- What this task involves
All of the entries must be output exactly as they are.

- Dataset excerpts
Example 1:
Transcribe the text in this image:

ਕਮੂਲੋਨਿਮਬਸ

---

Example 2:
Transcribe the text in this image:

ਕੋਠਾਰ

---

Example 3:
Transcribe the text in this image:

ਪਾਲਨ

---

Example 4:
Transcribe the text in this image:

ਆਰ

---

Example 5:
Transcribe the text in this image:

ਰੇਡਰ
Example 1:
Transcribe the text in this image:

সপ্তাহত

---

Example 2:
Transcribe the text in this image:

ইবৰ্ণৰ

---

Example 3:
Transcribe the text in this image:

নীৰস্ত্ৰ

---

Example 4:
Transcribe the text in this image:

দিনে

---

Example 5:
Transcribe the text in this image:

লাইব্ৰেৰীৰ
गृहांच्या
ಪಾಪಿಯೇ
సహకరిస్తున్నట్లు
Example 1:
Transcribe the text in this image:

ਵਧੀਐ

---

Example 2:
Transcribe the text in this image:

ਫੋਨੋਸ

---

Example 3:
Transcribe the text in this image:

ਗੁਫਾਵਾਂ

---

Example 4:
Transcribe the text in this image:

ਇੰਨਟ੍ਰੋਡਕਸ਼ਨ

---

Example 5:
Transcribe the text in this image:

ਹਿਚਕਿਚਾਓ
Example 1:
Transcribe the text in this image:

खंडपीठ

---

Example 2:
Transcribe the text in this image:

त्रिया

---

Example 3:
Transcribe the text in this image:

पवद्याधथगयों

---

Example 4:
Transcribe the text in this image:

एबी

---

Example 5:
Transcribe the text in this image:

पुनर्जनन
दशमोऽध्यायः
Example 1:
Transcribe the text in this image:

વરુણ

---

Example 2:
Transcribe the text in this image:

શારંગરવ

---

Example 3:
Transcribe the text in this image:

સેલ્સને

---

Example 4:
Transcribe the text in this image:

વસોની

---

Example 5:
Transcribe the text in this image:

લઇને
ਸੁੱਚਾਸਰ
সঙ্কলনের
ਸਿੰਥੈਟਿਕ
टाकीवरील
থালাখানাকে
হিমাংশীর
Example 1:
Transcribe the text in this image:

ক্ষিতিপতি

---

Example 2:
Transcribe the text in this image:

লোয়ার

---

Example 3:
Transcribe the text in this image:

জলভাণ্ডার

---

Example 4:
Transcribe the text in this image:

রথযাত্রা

- Exercise output
Example 1:
Transcribe the text in this image:

ਕਮੂਲੋਨਿਮਬਸ

---

Example 2:
Transcribe the text in this image:

ਕੋਠਾਰ

---

Example 3:
Transcribe the text in this image:

ਪਾਲਨ

---

Example 4:
Transcribe the text in this image:

ਆਰ

---

Example 5:
Transcribe the text in this image:

ਰੇਡਰ
Example 1:
Transcribe the text in this image:

সপ্তাহত

---

Example 2:
Transcribe the text in this image:

ইবৰ্ণৰ

---

Example 3:
Transcribe the text in this image:

নীৰস্ত্ৰ

---

Example 4:
Transcribe the text in this image:

দিনে

---

Example 5:
Transcribe the text in this image:

লাইব্ৰেৰীৰ
गृहांच्या
ಪಾಪಿಯೇ
సహకరిస్తున్నట్లు
Example 1:
Transcribe the text in this image:

ਵਧੀਐ

---

Example 2:
Transcribe the text in this image:

ਫੋਨੋਸ

---

Example 3:
Transcribe the text in this image:

ਗੁਫਾਵਾਂ

---

Example 4:
Transcribe the text in this image:

ਇੰਨਟ੍ਰੋਡਕਸ਼ਨ

---

Example 5:
Transcribe the text in this image:

ਹਿਚਕਿਚਾਓ
Example 1:
Transcribe the text in this image:

खंडपीठ

---

Example 2:
Transcribe the text in this image:

त्रिया

---

Example 3:
Transcribe the text in this image:

पवद्याधथगयों

---

Example 4:
Transcribe the text in this image:

एबी

---

Example 5:
Transcribe the text in this image:

पुनर्जनन
दशमोऽध्यायः
Example 1:
Transcribe the text in this image:

વરુણ

---

Example 2:
Transcribe the text in this image:

શારંગરવ

---

Example 3:
Transcribe the text in this image:

સેલ્સને

---

Example 4:
Transcribe the text in this image:

વસોની

---

Example 5:
Transcribe the text in this image:

લઇને
ਸੁੱਚਾਸਰ
সঙ্কলনের
ਸਿੰਥੈਟਿਕ
टाकीवरील
থালাখানাকে
হিমাংশীর
Example 1:
Transcribe the text in this image:

ক্ষিতিপতি

---

Example 2:
Transcribe the text in this image:

লোয়ার

---

Example 3:
Transcribe the text in this image:

জলভাণ্ডার

---

Example 4:
Transcribe the text in this image:

রথযাত্রা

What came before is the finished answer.